##### ENTRIES PROVIDED #####
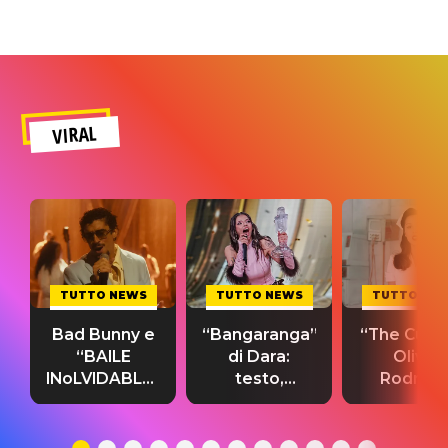
VIRAL
TUTTO NEWS
TUTTO NEWS
TUTTO NE
Bad Bunny e
“Bangaranga”
“The Cure”
“BAILE
di Dara:
Olivia
INoLVIDABLE”:
testo,
Rodrigo
testo,
traduzione e
testo,
traduzione e
significato
traduzion
significato
del singolo
significa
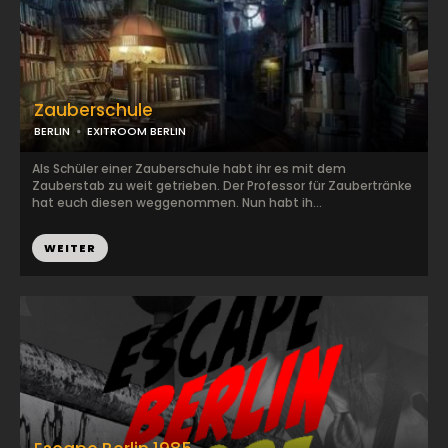
Zauberschule
BERLIN
EXITROOM BERLIN
Als Schüler einer Zauberschule habt ihr es mit dem
Zauberstab zu weit getrieben. Der Professor für Zaubertränke
hat euch diesen weggenommen. Nun habt ih...
WEITER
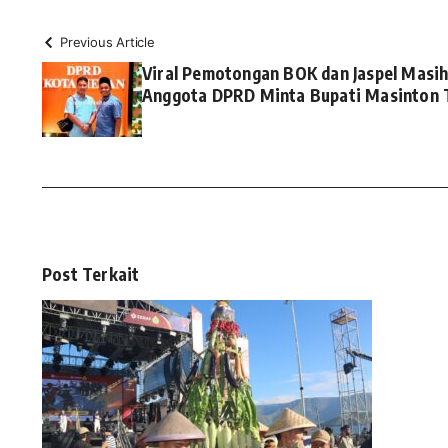
Previous Article
Viral Pemotongan BOK dan Jaspel Masih 
Anggota DPRD Minta Bupati Masinton 
Post Terkait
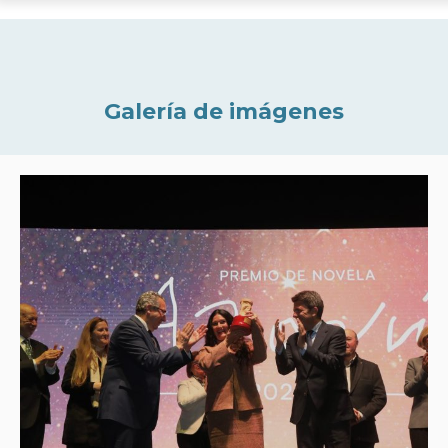
Galería de imágenes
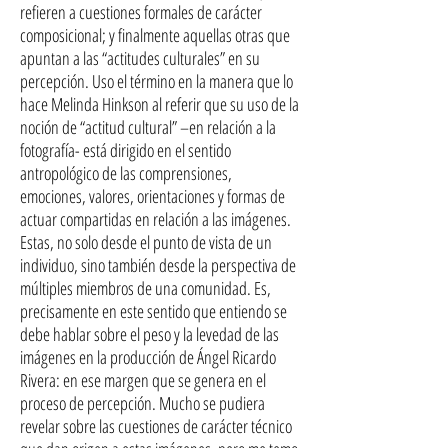
refieren a cuestiones formales de carácter
composicional; y finalmente aquellas otras que
apuntan a las “actitudes culturales” en su
percepción. Uso el término en la manera que lo
hace Melinda Hinkson al referir que su uso de la
noción de “actitud cultural” –en relación a la
fotografía- está dirigido en el sentido
antropológico de las comprensiones,
emociones, valores, orientaciones y formas de
actuar compartidas en relación a las imágenes.
Estas, no solo desde el punto de vista de un
individuo, sino también desde la perspectiva de
múltiples miembros de una comunidad. Es,
precisamente en este sentido que entiendo se
debe hablar sobre el peso y la levedad de las
imágenes en la producción de Ángel Ricardo
Rivera: en ese margen que se genera en el
proceso de percepción. Mucho se pudiera
revelar sobre las cuestiones de carácter técnico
#####
# ASSIGNMENT:
Give back the data exactly. Skip any images.

# TASK OUTPUT:
VIRAL
TUTTO NEWS
TUTTO NEWS
TUTTO NE
Bad Bunny e
“Bangaranga”
“The Cure”
“BAILE
di Dara:
Olivia
INoLVIDABLE”:
testo,
Rodrigo
testo,
traduzione e
testo,
traduzione e
significato
traduzion
significato
del singolo
significa
Zauberschule
BERLIN
EXITROOM BERLIN
Als Schüler einer Zauberschule habt ihr es mit dem
Zauberstab zu weit getrieben. Der Professor für Zaubertränke
hat euch diesen weggenommen. Nun habt ih...
WEITER
Previous Article
Viral Pemotongan BOK dan Jaspel Masih 
Anggota DPRD Minta Bupati Masinton 
Post Terkait
Galería de imágenes
refieren a cuestiones formales de carácter
composicional; y finalmente aquellas otras que
apuntan a las “actitudes culturales” en su
percepción. Uso el término en la manera que lo
hace Melinda Hinkson al referir que su uso de la
noción de “actitud cultural” –en relación a la
fotografía- está dirigido en el sentido
antropológico de las comprensiones,
emociones, valores, orientaciones y formas de
actuar compartidas en relación a las imágenes.
Estas, no solo desde el punto de vista de un
individuo, sino también desde la perspectiva de
múltiples miembros de una comunidad. Es,
precisamente en este sentido que entiendo se
debe hablar sobre el peso y la levedad de las
imágenes en la producción de Ángel Ricardo
Rivera: en ese margen que se genera en el
proceso de percepción. Mucho se pudiera
revelar sobre las cuestiones de carácter técnico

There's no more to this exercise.